The 192-foot (58-meter) rocket lifted off from its seaside launch pad at 5:21 p.m. EDT/2121 GMT, carrying the U.S. Air Force's second Space Based Infrared System Geosynchronous, or Geo2, satellite.
Once operational, the spacecraft will join an orbital surveillance network that continually scans the globe for tell-tale signs of missile launches.
"The infrared signature coming out the back end of a missile, we see that," Air Force Space Commander William Shelton said on Tuesday during a House Science Committee hearing about detecting incoming asteroids and other space objects.

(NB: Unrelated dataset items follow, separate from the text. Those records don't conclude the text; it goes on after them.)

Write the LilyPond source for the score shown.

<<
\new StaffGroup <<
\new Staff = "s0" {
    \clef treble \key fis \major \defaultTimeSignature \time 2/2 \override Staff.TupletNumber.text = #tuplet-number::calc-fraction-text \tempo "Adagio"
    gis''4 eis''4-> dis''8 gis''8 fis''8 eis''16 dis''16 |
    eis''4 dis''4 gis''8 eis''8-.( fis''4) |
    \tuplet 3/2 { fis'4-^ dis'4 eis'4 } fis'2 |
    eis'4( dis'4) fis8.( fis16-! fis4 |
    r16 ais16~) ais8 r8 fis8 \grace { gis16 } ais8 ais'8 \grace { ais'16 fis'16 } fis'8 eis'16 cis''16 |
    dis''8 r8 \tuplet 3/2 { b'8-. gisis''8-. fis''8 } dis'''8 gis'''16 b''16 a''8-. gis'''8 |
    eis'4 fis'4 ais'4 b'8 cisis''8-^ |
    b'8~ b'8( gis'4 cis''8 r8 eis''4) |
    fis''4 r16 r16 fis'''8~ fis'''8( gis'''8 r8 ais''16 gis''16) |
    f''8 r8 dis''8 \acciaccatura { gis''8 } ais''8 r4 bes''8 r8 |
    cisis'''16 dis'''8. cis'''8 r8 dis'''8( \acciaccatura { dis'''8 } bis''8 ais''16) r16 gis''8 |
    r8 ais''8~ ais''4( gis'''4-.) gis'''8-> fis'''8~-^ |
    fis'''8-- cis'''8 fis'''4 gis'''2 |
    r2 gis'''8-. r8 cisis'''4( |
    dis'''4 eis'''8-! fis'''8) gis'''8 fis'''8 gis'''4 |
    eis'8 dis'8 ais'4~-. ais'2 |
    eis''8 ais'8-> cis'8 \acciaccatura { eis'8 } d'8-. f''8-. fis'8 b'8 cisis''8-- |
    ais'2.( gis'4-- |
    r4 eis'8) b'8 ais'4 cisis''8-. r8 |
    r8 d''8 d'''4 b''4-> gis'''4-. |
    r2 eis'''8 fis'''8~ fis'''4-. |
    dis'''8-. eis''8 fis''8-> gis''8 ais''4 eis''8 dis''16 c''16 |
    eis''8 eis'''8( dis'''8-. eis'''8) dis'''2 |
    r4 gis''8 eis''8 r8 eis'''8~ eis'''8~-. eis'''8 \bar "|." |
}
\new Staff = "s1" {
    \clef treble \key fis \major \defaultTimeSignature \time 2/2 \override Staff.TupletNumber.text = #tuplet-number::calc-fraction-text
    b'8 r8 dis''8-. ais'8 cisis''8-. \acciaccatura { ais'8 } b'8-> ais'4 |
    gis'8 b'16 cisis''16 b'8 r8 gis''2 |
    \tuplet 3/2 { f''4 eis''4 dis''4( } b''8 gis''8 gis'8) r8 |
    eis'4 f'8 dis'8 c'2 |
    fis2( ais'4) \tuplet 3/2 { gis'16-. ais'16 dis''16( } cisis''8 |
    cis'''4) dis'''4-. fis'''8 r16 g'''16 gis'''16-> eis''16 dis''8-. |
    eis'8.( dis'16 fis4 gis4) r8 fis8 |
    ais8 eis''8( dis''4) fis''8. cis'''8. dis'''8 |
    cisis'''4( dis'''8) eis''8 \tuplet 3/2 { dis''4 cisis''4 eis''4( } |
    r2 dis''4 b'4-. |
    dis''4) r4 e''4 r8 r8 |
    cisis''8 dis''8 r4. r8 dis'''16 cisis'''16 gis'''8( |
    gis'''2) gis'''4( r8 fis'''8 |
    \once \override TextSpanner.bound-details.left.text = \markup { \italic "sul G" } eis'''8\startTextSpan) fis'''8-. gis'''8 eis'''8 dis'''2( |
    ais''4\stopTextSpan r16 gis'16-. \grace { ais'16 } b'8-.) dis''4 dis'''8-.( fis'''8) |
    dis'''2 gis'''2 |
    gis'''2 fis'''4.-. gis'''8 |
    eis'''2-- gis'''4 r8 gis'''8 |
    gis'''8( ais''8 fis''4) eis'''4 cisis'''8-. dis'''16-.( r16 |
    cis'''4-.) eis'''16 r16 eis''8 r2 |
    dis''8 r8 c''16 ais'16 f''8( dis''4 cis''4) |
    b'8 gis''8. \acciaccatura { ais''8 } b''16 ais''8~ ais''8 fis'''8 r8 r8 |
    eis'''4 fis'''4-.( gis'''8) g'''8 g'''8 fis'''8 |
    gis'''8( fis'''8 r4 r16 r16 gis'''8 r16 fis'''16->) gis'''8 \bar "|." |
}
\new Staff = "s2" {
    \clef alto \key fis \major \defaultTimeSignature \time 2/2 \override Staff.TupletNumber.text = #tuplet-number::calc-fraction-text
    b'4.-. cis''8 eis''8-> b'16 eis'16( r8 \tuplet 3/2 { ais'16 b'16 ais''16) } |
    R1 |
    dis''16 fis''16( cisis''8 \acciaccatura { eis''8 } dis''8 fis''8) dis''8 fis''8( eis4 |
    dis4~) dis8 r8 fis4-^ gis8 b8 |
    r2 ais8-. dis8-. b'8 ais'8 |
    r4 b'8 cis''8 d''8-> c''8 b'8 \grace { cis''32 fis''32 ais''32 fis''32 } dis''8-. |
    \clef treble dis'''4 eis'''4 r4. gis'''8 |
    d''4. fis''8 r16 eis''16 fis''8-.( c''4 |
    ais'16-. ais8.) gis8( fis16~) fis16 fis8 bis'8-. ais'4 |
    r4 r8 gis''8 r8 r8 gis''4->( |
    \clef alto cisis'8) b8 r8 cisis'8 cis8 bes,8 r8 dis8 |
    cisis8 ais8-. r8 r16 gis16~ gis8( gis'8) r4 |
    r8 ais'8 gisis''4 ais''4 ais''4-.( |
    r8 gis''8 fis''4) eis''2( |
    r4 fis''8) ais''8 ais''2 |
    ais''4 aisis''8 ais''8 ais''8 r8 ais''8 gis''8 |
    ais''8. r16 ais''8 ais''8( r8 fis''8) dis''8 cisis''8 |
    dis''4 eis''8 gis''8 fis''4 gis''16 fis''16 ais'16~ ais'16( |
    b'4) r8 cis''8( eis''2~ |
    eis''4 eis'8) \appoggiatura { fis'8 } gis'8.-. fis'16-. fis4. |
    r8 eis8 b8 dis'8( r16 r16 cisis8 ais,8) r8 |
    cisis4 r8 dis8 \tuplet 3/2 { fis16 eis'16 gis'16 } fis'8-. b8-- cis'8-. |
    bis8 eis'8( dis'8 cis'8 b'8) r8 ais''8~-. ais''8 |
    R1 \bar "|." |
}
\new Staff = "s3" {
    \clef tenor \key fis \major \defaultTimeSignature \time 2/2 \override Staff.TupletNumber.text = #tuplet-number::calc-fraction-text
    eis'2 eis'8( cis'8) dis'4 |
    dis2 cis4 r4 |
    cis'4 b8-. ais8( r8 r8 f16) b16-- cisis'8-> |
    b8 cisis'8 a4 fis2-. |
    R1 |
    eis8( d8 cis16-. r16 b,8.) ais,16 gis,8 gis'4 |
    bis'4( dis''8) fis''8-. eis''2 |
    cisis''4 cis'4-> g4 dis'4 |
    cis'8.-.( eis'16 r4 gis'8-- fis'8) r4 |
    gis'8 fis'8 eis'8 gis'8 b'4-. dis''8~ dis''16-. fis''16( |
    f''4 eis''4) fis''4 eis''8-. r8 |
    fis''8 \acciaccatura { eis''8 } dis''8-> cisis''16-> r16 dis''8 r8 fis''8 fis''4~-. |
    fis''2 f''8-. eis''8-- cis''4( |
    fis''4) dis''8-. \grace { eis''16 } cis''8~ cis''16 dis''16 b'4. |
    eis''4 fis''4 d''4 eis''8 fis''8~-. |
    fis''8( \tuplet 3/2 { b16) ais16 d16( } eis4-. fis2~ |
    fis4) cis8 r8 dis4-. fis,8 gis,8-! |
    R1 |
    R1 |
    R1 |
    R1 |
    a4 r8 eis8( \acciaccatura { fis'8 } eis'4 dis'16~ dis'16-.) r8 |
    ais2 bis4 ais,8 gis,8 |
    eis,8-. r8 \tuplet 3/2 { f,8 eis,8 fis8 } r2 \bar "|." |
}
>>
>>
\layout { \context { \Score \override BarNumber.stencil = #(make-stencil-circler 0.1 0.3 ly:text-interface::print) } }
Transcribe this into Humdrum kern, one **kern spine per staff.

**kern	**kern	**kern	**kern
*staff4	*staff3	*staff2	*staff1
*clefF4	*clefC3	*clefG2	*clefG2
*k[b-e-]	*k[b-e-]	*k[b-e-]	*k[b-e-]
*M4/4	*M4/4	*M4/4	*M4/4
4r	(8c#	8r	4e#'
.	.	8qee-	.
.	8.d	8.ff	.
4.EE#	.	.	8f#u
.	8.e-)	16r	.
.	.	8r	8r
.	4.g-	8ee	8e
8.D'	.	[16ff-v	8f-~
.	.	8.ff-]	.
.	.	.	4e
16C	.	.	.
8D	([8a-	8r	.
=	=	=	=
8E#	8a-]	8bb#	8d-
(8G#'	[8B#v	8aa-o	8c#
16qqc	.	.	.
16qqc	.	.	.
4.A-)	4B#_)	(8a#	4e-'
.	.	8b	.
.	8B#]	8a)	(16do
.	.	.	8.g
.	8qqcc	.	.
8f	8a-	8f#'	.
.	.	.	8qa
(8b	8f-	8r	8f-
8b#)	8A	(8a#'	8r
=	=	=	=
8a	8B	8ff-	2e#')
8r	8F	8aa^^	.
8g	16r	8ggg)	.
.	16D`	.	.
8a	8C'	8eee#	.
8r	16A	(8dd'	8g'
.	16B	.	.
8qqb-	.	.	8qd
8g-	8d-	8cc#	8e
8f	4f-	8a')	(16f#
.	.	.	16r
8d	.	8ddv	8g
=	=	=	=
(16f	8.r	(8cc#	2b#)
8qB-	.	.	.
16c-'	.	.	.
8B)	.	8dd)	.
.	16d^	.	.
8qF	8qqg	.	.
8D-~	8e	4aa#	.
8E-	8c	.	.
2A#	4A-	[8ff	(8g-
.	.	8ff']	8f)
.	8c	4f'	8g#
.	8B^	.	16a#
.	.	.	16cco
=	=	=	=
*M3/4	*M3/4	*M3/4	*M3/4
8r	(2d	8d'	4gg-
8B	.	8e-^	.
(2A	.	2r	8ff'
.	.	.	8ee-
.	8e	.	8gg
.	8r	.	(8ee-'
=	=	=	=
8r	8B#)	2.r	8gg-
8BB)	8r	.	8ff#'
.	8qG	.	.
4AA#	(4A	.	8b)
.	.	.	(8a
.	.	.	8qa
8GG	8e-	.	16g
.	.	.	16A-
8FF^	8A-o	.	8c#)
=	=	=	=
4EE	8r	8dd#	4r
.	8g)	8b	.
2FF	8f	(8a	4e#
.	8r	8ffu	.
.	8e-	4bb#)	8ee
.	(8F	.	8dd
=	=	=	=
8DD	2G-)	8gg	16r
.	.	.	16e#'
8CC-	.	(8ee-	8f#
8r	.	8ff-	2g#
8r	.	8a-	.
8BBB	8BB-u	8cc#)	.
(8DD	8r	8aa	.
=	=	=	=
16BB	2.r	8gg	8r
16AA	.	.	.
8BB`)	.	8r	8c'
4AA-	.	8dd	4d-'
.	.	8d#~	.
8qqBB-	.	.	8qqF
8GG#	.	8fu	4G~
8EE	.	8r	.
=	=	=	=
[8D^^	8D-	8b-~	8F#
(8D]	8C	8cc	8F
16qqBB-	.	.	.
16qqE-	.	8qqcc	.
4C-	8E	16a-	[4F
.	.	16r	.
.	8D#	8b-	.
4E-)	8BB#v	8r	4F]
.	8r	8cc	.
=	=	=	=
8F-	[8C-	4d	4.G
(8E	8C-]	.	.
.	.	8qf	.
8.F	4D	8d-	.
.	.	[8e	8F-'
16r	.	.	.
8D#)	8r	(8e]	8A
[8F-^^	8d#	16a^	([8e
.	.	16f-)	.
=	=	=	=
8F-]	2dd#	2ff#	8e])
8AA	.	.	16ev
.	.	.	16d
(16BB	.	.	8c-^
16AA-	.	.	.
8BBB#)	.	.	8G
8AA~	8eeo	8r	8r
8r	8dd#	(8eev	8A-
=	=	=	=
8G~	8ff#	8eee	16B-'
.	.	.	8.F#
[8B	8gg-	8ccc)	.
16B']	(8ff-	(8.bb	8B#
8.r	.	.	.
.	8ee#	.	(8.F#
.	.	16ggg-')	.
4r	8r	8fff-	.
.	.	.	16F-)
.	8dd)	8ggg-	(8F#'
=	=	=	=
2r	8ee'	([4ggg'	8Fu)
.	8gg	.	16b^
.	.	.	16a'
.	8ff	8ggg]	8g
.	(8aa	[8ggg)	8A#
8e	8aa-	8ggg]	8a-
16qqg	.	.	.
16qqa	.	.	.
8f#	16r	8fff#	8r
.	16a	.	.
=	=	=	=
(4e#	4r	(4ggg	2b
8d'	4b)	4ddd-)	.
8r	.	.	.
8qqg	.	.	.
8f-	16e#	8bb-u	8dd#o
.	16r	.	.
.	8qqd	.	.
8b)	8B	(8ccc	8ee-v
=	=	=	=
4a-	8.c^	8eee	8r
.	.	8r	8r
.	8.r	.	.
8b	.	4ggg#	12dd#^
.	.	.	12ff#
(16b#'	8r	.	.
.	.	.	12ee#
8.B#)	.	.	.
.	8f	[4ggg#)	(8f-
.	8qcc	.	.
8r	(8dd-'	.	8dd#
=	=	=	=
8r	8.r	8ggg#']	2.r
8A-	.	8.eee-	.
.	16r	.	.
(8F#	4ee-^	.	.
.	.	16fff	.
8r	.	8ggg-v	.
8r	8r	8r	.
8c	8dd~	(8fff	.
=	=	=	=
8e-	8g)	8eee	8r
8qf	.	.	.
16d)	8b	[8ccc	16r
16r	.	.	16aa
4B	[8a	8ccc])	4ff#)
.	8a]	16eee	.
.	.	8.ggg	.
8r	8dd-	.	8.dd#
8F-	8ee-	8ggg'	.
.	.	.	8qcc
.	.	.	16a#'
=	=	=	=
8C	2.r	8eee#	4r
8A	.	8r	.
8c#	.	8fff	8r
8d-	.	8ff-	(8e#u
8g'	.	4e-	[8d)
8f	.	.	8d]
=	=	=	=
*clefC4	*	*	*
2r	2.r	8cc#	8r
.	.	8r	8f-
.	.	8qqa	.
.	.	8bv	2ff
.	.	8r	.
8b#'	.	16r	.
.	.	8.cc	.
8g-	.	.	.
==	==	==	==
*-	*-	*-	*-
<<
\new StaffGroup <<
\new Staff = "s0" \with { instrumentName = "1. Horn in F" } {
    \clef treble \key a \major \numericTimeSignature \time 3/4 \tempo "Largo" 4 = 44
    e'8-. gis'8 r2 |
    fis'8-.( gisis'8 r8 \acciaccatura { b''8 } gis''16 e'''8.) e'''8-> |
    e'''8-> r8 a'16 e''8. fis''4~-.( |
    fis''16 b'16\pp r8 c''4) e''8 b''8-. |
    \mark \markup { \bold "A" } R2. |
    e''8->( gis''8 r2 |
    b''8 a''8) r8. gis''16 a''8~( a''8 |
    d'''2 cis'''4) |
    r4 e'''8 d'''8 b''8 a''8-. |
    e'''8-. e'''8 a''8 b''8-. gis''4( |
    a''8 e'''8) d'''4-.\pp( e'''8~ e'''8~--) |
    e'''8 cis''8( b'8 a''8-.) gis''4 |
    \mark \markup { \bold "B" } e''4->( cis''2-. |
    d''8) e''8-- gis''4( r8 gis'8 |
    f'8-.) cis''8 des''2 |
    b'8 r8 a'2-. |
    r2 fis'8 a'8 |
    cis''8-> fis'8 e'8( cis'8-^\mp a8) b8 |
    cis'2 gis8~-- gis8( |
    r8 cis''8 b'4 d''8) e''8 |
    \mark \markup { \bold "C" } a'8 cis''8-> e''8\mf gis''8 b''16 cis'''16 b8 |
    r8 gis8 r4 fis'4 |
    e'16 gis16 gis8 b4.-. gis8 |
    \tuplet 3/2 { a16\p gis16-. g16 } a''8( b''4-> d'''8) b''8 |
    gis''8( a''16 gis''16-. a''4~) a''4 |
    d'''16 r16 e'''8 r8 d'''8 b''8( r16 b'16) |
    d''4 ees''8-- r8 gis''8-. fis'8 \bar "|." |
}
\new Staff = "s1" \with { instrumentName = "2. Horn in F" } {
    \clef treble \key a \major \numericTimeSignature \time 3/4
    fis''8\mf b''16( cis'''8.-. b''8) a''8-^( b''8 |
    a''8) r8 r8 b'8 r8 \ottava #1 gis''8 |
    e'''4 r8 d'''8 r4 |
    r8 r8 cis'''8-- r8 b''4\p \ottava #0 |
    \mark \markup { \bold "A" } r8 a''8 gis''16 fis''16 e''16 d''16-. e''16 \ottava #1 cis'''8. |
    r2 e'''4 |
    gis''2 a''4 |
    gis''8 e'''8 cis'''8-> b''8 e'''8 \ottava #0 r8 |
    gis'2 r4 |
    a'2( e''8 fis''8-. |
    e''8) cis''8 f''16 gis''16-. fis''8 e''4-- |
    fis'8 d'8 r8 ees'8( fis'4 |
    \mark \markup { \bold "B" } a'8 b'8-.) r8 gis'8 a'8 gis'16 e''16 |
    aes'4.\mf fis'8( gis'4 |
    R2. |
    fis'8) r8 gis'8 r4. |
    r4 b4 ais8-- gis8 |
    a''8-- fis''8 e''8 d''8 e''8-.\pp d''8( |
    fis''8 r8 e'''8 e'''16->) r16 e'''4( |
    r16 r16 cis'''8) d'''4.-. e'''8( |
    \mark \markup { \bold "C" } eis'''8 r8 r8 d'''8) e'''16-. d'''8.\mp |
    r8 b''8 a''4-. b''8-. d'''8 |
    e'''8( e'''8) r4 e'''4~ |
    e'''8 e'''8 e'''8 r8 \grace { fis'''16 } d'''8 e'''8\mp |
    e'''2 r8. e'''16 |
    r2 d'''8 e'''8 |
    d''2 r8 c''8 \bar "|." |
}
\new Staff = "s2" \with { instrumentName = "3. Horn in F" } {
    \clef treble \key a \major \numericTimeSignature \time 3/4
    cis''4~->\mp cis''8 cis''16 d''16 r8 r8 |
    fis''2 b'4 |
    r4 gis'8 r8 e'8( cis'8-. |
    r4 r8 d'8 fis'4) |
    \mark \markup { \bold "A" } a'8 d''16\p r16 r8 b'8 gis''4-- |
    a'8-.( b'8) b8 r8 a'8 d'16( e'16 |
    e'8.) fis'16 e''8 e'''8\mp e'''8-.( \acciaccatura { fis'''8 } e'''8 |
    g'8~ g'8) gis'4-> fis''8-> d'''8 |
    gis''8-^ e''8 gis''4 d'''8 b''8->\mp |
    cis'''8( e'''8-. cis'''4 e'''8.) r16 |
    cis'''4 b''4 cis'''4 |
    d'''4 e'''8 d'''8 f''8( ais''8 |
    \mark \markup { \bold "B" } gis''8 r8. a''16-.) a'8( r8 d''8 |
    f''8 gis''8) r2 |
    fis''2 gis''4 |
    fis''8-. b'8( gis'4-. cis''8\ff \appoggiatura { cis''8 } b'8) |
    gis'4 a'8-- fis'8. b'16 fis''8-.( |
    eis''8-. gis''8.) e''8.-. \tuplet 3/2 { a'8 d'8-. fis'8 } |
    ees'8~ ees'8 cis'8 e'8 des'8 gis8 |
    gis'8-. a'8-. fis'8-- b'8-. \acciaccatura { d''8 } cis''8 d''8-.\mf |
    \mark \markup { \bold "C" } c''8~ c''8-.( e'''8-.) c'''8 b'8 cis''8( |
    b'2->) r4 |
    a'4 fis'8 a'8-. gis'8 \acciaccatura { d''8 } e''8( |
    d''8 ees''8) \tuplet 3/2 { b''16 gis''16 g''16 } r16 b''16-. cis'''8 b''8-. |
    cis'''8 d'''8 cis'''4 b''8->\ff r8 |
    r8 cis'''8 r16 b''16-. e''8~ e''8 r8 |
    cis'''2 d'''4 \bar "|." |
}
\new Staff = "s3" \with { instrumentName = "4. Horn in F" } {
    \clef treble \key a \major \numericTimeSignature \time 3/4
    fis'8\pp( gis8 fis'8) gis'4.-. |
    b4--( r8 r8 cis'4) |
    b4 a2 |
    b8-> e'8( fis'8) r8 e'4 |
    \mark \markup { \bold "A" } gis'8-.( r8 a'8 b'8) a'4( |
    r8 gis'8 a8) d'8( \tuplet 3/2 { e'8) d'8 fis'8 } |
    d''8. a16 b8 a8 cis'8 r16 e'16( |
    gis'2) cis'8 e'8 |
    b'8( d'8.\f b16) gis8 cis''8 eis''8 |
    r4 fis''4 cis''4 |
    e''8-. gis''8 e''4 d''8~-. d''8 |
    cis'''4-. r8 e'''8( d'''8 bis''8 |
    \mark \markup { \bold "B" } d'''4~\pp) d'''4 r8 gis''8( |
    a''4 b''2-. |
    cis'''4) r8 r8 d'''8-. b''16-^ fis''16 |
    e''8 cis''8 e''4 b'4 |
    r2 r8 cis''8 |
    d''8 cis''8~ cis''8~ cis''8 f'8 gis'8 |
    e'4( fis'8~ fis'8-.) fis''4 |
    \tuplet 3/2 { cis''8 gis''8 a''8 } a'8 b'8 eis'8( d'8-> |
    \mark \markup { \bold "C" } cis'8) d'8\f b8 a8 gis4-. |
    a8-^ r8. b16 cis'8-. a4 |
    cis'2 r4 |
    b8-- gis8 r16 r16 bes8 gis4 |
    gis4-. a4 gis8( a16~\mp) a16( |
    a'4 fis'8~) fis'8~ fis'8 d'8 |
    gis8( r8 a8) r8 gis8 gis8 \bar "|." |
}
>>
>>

"We'll be able to tell you what type of missile it is. We'll be able to tell you where that missile is going. We'll be able to tell you where it's going to impact," Shelton added.
"Those infrared sensors can be used for other things, but they can't be used for predictive things out beyond Earth," he said.
The satellite, built by Lockheed Martin joins an identical craft, Geo1, launched in May 2011. Each are equipped with two infrared sensors, one which continually scans the globe for missile launches, and the other which can stare at a fixed point.
The Space Based Infrared System supplements and eventually will replace the predecessor Defense Support Program satellite network which has been operating for 40 years.
"I would argue that the nation's missile warning system is critical now, perhaps even more so than it was during the Cold War," said James Planeaux, who oversees the Air Force's Infrared Space Systems directorate.
"Certainly, strategic and tactical missile threats have proliferated in both number and type. We're modernizing the nation's systems so we remain highly capable against today's threats."
The space-based network detected nearly 200 missile launches in 2011 and an additional 1,700 "special infrared events," Planeaux said.
"I believe with some of the activity we're seeing around the world even this year, we're seeing an increase in the number of global missile launches," Planeaux said.
On Friday, Defense Secretary Chuck Hagel announced plans to deploy 14 additional missile interceptors in Alaska to guard against increased threats from North Korea and Iran.
Data from the military's space-based monitoring network feeds missile interceptors positioning and tracking information.
Geo1 has not yet been put into operational service due to a data communications issue, but work to certify it for real-time monitoring should be completed by October 1, Planeaux said.
Geo2's certification is expected to follow before the end of the year.
Two more satellites are being built for launch in 2015 and 2016, respectively, and a follow-on contract for an additional pair is expected to be awarded this year, Planeaux added.
Tuesday's launch was the 69th for rocket manufacturer United Launch Alliance, a partnership of Lockheed Martin and Boeing that was established in 2006.